=== EXERCISE GOAL ===
Copy out the text of all the items below, swapping "etalageruit" for "winkelruit" and changing nothing else. Leave the pictures out of your answer.

_ _ _ _

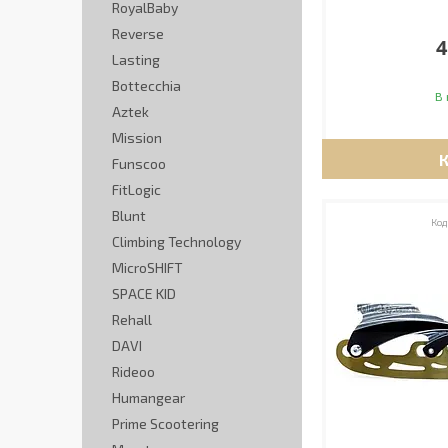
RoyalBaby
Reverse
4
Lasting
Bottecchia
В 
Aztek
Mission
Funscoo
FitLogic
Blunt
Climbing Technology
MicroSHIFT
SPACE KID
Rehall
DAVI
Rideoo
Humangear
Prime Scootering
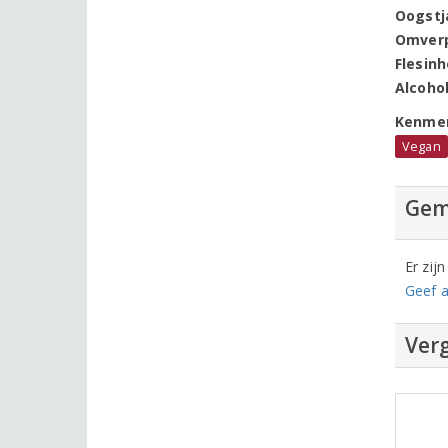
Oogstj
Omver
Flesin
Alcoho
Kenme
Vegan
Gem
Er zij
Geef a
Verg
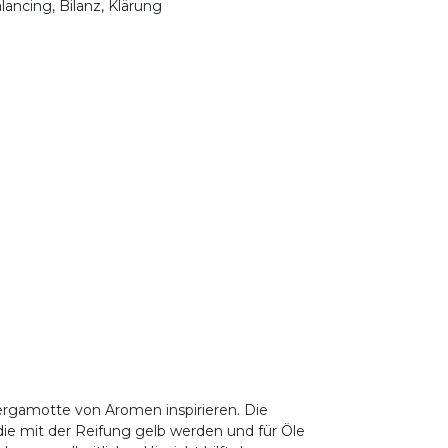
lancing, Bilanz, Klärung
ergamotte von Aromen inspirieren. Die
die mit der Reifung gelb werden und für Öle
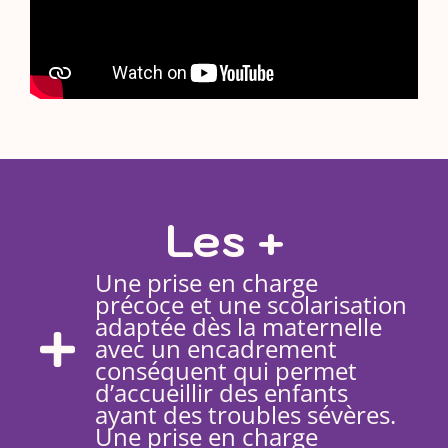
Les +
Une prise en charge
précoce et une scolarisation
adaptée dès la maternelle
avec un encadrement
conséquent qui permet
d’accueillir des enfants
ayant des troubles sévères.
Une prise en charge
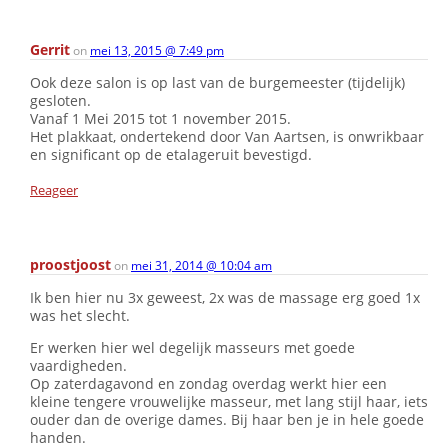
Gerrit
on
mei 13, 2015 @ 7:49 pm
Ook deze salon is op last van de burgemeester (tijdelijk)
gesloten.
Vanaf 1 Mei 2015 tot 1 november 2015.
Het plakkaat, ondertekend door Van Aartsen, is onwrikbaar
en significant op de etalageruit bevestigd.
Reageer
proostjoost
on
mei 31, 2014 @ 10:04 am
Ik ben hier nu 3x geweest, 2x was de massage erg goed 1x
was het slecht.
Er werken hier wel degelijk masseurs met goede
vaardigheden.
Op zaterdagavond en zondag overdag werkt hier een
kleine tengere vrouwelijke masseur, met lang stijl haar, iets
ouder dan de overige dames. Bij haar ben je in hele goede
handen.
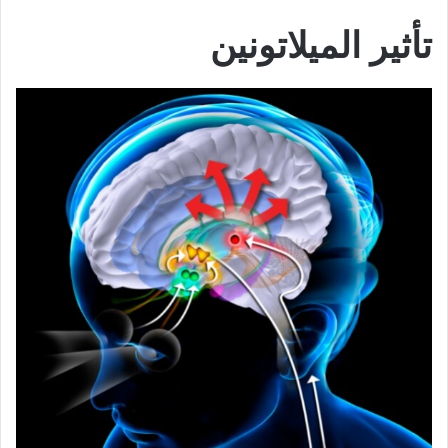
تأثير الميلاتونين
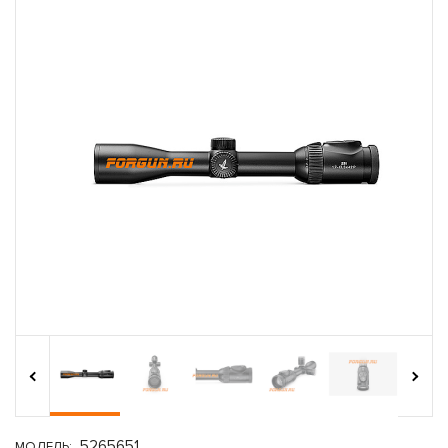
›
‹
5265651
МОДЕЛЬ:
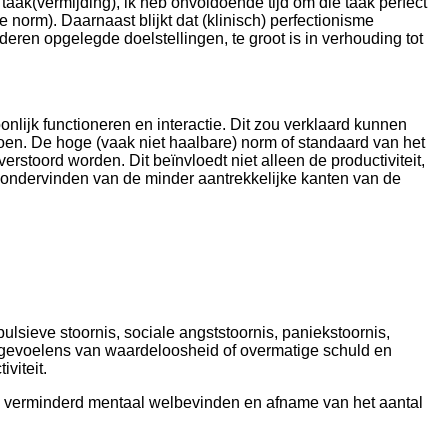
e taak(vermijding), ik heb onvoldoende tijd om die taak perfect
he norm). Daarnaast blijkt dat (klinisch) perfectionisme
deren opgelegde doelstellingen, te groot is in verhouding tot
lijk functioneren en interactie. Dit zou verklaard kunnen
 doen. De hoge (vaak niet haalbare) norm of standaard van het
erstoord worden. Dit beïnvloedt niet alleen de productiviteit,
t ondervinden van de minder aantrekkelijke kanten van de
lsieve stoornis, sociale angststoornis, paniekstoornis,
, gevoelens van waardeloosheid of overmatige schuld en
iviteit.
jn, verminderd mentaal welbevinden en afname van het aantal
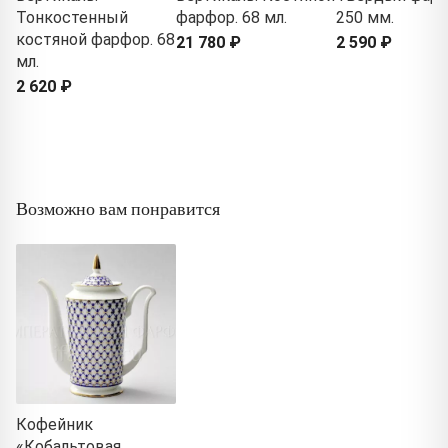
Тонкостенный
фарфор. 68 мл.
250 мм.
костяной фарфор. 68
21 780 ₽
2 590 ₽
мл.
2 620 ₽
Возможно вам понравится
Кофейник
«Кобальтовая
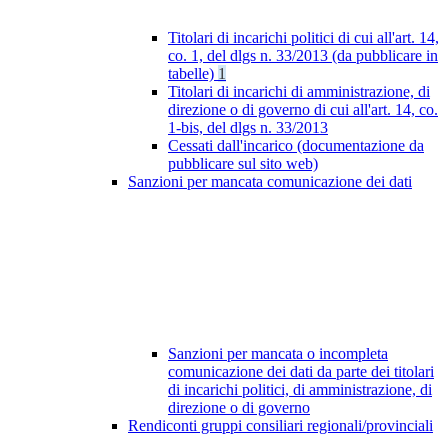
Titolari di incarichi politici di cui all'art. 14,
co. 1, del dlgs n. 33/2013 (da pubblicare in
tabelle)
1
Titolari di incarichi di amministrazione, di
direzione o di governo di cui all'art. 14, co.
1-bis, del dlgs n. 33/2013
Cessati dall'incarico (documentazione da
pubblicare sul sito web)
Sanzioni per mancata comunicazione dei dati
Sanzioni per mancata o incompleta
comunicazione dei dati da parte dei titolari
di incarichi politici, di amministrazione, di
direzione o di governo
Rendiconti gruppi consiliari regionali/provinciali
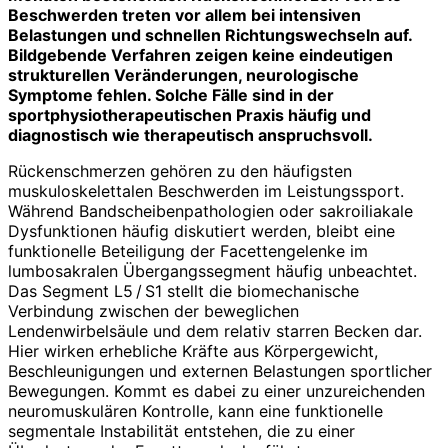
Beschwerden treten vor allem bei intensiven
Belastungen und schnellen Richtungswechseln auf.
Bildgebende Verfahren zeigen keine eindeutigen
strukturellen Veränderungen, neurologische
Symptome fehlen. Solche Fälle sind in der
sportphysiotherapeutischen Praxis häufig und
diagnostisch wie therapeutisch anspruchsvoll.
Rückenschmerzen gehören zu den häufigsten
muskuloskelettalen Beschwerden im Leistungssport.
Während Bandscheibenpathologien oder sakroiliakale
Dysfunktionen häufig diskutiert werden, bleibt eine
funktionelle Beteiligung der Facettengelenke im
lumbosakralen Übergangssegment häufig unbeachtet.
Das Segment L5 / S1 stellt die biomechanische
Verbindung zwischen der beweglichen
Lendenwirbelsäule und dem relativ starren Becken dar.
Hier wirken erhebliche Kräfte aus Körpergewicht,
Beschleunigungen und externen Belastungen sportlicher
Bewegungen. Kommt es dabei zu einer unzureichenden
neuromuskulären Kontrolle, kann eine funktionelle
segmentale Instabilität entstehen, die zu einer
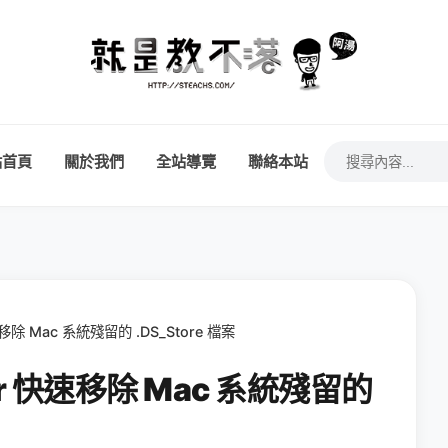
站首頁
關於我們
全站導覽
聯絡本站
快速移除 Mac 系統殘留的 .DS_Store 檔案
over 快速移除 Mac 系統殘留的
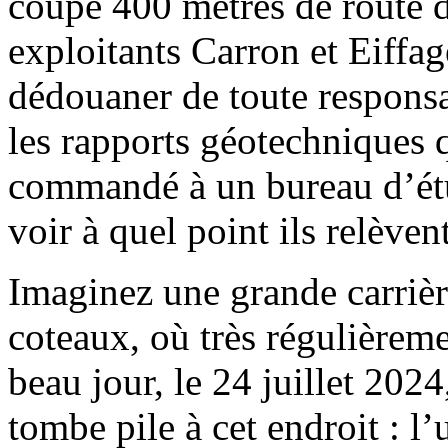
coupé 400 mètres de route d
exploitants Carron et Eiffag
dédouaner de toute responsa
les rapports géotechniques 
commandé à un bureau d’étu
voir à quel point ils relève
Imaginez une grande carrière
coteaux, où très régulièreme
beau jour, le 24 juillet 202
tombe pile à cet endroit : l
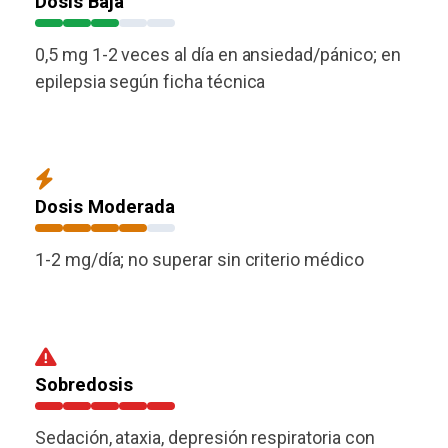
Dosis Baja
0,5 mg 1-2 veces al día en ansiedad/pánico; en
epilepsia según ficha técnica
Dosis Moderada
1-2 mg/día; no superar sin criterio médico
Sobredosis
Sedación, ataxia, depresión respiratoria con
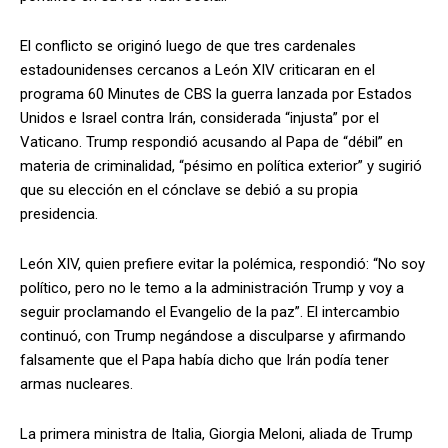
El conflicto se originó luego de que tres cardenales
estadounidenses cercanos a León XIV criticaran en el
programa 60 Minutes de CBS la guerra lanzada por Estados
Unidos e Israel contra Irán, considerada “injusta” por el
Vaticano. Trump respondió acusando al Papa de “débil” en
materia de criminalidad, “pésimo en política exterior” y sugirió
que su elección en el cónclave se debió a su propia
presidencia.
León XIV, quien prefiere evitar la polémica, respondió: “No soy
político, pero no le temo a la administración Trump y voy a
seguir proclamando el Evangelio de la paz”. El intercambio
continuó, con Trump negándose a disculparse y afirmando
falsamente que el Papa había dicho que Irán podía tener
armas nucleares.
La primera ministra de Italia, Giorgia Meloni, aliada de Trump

_ _ _ _

=== RESPONSE TO THE EXERCISE ===
RoyalBaby
Reverse
4
Lasting
Bottecchia
В 
Aztek
Mission
Funscoo
FitLogic
Blunt
Climbing Technology
MicroSHIFT
SPACE KID
Rehall
DAVI
Rideoo
Humangear
Prime Scootering
Oogstj
Omver
Flesin
Alcoho
Kenme
Vegan
Gem
Er zij
Geef a
Verg
lancing, Bilanz, Klärung
ergamotte von Aromen inspirieren. Die
die mit der Reifung gelb werden und für Öle
Les +
Une prise en charge
précoce et une scolarisation
adaptée dès la maternelle
avec un encadrement
conséquent qui permet
d’accueillir des enfants
ayant des troubles sévères.
Une prise en charge
Gerrit
on
mei 13, 2015 @ 7:49 pm
Ook deze salon is op last van de burgemeester (tijdelijk)
gesloten.
Vanaf 1 Mei 2015 tot 1 november 2015.
Het plakkaat, ondertekend door Van Aartsen, is onwrikbaar
en significant op de winkelruit bevestigd.
Reageer
proostjoost
on
mei 31, 2014 @ 10:04 am
Ik ben hier nu 3x geweest, 2x was de massage erg goed 1x
was het slecht.
Er werken hier wel degelijk masseurs met goede
vaardigheden.
Op zaterdagavond en zondag overdag werkt hier een
kleine tengere vrouwelijke masseur, met lang stijl haar, iets
ouder dan de overige dames. Bij haar ben je in hele goede
handen.
تأثير الميلاتونين
›
‹
5265651
МОДЕЛЬ:
e taak(vermijding), ik heb onvoldoende tijd om die taak perfect
he norm). Daarnaast blijkt dat (klinisch) perfectionisme
deren opgelegde doelstellingen, te groot is in verhouding tot
lijk functioneren en interactie. Dit zou verklaard kunnen
 doen. De hoge (vaak niet haalbare) norm of standaard van het
erstoord worden. Dit beïnvloedt niet alleen de productiviteit,
t ondervinden van de minder aantrekkelijke kanten van de
lsieve stoornis, sociale angststoornis, paniekstoornis,
, gevoelens van waardeloosheid of overmatige schuld en
iviteit.
jn, verminderd mentaal welbevinden en afname van het aantal
Тонкостенный
фарфор. 68 мл.
250 мм.
костяной фарфор. 68
21 780 ₽
2 590 ₽
мл.
2 620 ₽
Возможно вам понравится
Кофейник
«Кобальтовая
Titolari di incarichi politici di cui all'art. 14,
co. 1, del dlgs n. 33/2013 (da pubblicare in
tabelle)
1
Titolari di incarichi di amministrazione, di
direzione o di governo di cui all'art. 14, co.
1-bis, del dlgs n. 33/2013
Cessati dall'incarico (documentazione da
pubblicare sul sito web)
Sanzioni per mancata comunicazione dei dati
Sanzioni per mancata o incompleta
comunicazione dei dati da parte dei titolari
di incarichi politici, di amministrazione, di
direzione o di governo
Rendiconti gruppi consiliari regionali/provinciali
Beschwerden treten vor allem bei intensiven
Belastungen und schnellen Richtungswechseln auf.
Bildgebende Verfahren zeigen keine eindeutigen
strukturellen Veränderungen, neurologische
Symptome fehlen. Solche Fälle sind in der
sportphysiotherapeutischen Praxis häufig und
diagnostisch wie therapeutisch anspruchsvoll.
Rückenschmerzen gehören zu den häufigsten
muskuloskelettalen Beschwerden im Leistungssport.
Während Bandscheibenpathologien oder sakroiliakale
Dysfunktionen häufig diskutiert werden, bleibt eine
funktionelle Beteiligung der Facettengelenke im
lumbosakralen Übergangssegment häufig unbeachtet.
Das Segment L5 / S1 stellt die biomechanische
Verbindung zwischen der beweglichen
Lendenwirbelsäule und dem relativ starren Becken dar.
Hier wirken erhebliche Kräfte aus Körpergewicht,
Beschleunigungen und externen Belastungen sportlicher
Bewegungen. Kommt es dabei zu einer unzureichenden
neuromuskulären Kontrolle, kann eine funktionelle
segmentale Instabilität entstehen, die zu einer
站首頁
關於我們
全站導覽
聯絡本站
快速移除 Mac 系統殘留的 .DS_Store 檔案
over 快速移除 Mac 系統殘留的
coupé 400 mètres de route d
exploitants Carron et Eiffag
dédouaner de toute responsa
les rapports géotechniques 
commandé à un bureau d’étu
voir à quel point ils relève
Imaginez une grande carrière
coteaux, où très régulièreme
beau jour, le 24 juillet 202
tombe pile à cet endroit : l
Dosis Baja
0,5 mg 1-2 veces al día en ansiedad/pánico; en
epilepsia según ficha técnica
Dosis Moderada
1-2 mg/día; no superar sin criterio médico
Sobredosis
Sedación, ataxia, depresión respiratoria con
El conflicto se originó luego de que tres cardenales
estadounidenses cercanos a León XIV criticaran en el
programa 60 Minutes de CBS la guerra lanzada por Estados
Unidos e Israel contra Irán, considerada “injusta” por el
Vaticano. Trump respondió acusando al Papa de “débil” en
materia de criminalidad, “pésimo en política exterior” y sugirió
que su elección en el cónclave se debió a su propia
presidencia.
León XIV, quien prefiere evitar la polémica, respondió: “No soy
político, pero no le temo a la administración Trump y voy a
seguir proclamando el Evangelio de la paz”. El intercambio
continuó, con Trump negándose a disculparse y afirmando
falsamente que el Papa había dicho que Irán podía tener
armas nucleares.
La primera ministra de Italia, Giorgia Meloni, aliada de Trump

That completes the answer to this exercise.